Rock-Paper-Scissors Optimal Strategy
October 2, 2025
Question
You are playing rock paper scissors with a perfectly optimal opponent. However, players lose the overall game the first time that they lose with rock, the first time they lose with paper, or the third time they lose with scissors. Wins and ties do not affect this count. Losses do not have to be consecutive. What is your strategy?
Solution
The issue with this question is that it's absolutely uninterpretable. Does the ENTIRE game end the first time someone loses with rock/paper? Like game over tournament done we walk away? Or are they assuming a "Best of 3" style rock paper scissors game, where the "overall" game is the "Best of 3" game, and we want to maximize "Best of 3" wins overall?
Less Likely Interpretation 1: Literal entire game ends at first rock/paper loss, third scissor loss
If the entire game ends the first time someone loses with rock/paper, the optimal play is a symmetric Nash. We would always play scissors. Scissors are obviously optimal; I could do a proof but I think this is intuitive. You have two more shots to lose. So you might expect the opponent to play scissors, placing a positive probability on Rock. However, an optimal opponent will naturally put some weight on Paper as a result of this reasoning, and you face a non-zero chance of instant elimination.
If you ever place positive probability on paper, an optimal opponent can put some weight on Scissors, and you again face a non-zero chance of elimination. Scissors is the only move that cannot knock you out in a single round; at worst it costs you one of three "lives" when the opponent plays Rock. Against a perfectly optimal opponent, it's clear that Rock and Paper only create an immediate-loss threat while giving the other player no reason to expose themselves.

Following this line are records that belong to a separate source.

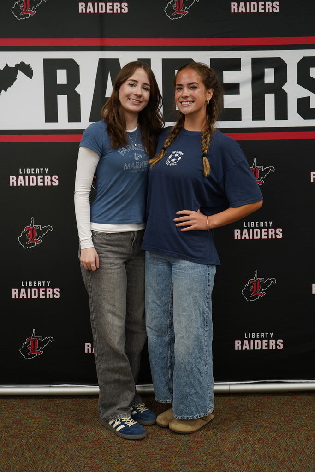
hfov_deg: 30.5
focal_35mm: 44
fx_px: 577
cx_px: 158
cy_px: 236
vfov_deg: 44.5
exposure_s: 1/40
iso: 400
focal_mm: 44
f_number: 4.5
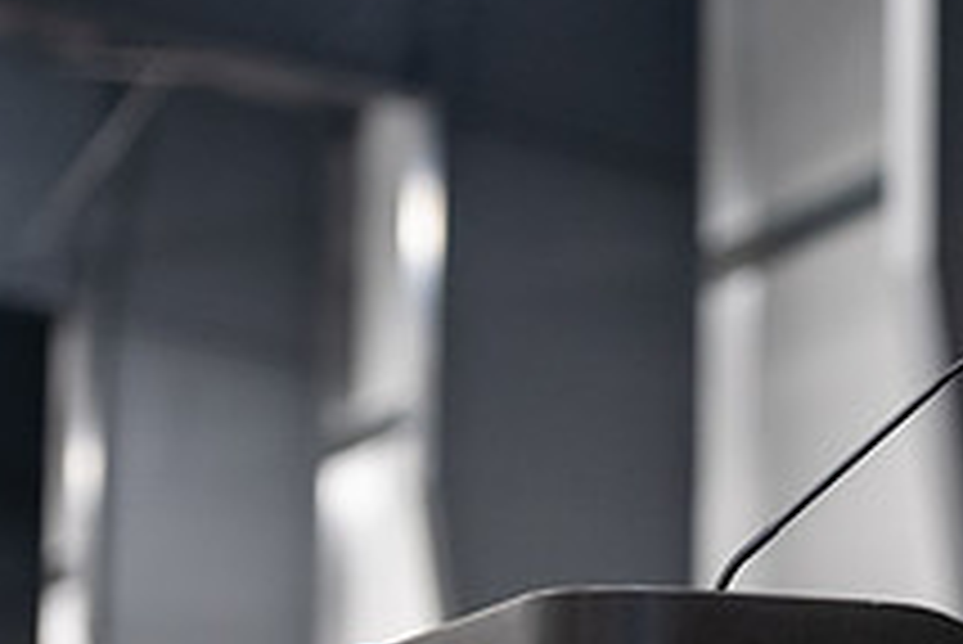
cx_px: 1076
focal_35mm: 284
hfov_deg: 7.2
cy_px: 475
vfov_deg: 4.8
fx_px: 7602
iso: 2500
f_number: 3.2
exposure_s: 1/200
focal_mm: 105
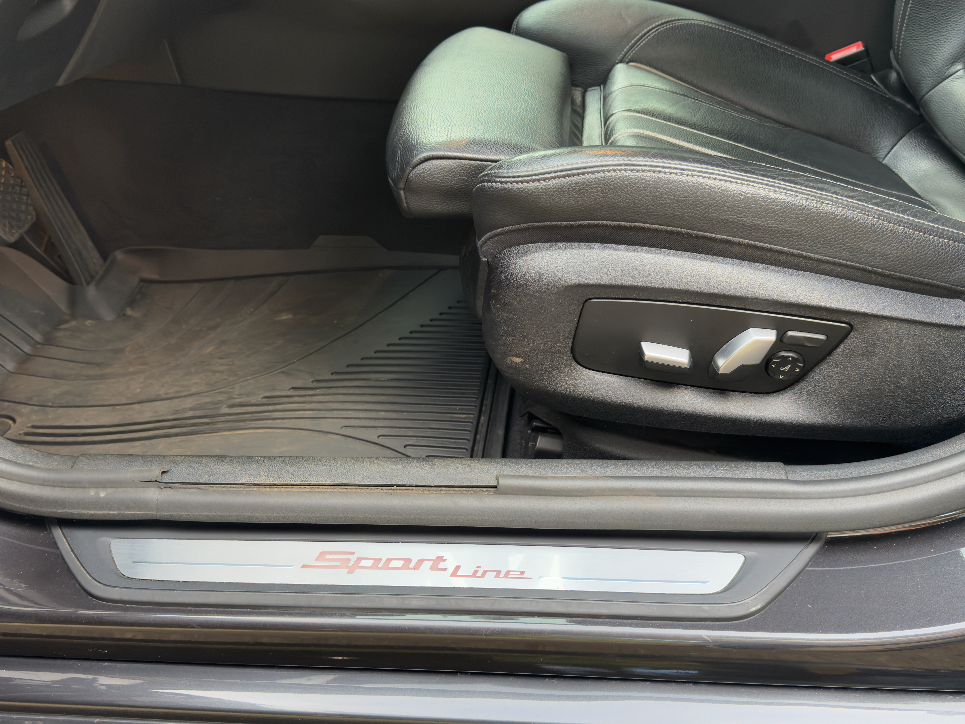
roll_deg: +3.6
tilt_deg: -33.5
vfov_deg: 40.7
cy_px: 362
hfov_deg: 52.6
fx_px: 976
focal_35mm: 35
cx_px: 482
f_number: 1.78
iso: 200
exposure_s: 1/60
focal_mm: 6.76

The unique safe fixed point is Scissors with probability 1, resulting in infinite ties unless someone deviates; any deviation introduces a non-zero chance of losing the entire game immediately, which is strictly worse in the minimax sense. So the strategy is to always throw Scissors. Which is a really stupid solution, so I'll assume they meant this:
More Likely Interpretation 2: An "Overall game" is a round of three, and we want to maximize our total wins of these overall games
It's relevant to note that your optimal choice depends on which state you are in (first, second, third game); this is a state process. Rock and Paper are "one-life" options: if you ever lose with them you're instantly dead. Scissors is a "three-life" option: you only die after the third time you lose with it. So your "state" in the game is just how many Scissors-losses you have already accumulated: 0, 1, or 2. The game ends when you either hit a Rock-loss, a Paper-loss, or reach 3 Scissors-losses.
At each state k∈{0,1,2}, let your mixed strategy be (rk, pk, sk). The opponent chooses a pure move to maximize your eventual chance of dying; your goal is to minimize that. The win probabilities break down as follows:
If the opponent plays Rock: the only relevant outcomes are you playing Paper (they immediately lose) or Scissors (you take one strike and move to k+1). Their probability of eventually winning is the product of terms sj/(pj+sj) (per time they play rock) as you advance through states until either you throw a Paper or accumulate three strikes.
If the opponent plays Paper: the first non-tie decides the game. If it's Rock you instantly lose, if it's Scissors they instantly lose. So their winning probability is just rk/(rk+sk)
If the opponent plays Scissors: again the first non-tie decides it. If it's Paper you instantly lose, if it's Rock they take one strike. They win unless the first three decisive rounds are Rock, so their winning probability is 1−(rk/(rk+pk))3.
To be unexploitable, we must pick (rk, pk, sk) at each state so that these three quantities are equal, otherwise the opponent would have a strict best response. Solving these equalities backwards from k=2 gives the following state-dependent optimal mixes:
- State 0 (no Scissors-losses yet): r0≈39.4%, p0≈8.1%, s0≈52.5%
- State 1 (one Scissors-loss): r1≈43.9%, p1≈11.2%, s1≈44.8%
- State 2 (two Scissors-losses, one life left): r2≈50.1%, p2≈19.0%, s2≈30.9%
So the "proof" is just backward induction: define the eventual elimination probabilities for each opponent action at each state, impose indifference conditions, and solve recursively. The solution makes intuitive sense. Early on (state 0) you should use Scissors more because it takes three losses to kill you, so you push Scissors above 50% and keep Paper very small. At state 1 you rebalance toward the stationary 44/11/44 mix. And at state 2 you cut back on Scissors, as the benefits are now gone, so Rock and Paper are more optimal. Note that state 2 isn't 33/33/33, because the opponent still has reason to be unbalanced.
This guarantees that at every state the opponent is indifferent among Rock, Paper, and Scissors, which is the exact condition for an optimal minimax strategy.
The annoying thing is this still makes no sense. Why is the loss condition for Scissors the third loss, when a RPS three-game is typically a best-of-three, only requiring 2 losses? Do you have one immunity from scissors-losses? I haven't gotten around to getting the answer from BAC yet, but I'll get to it.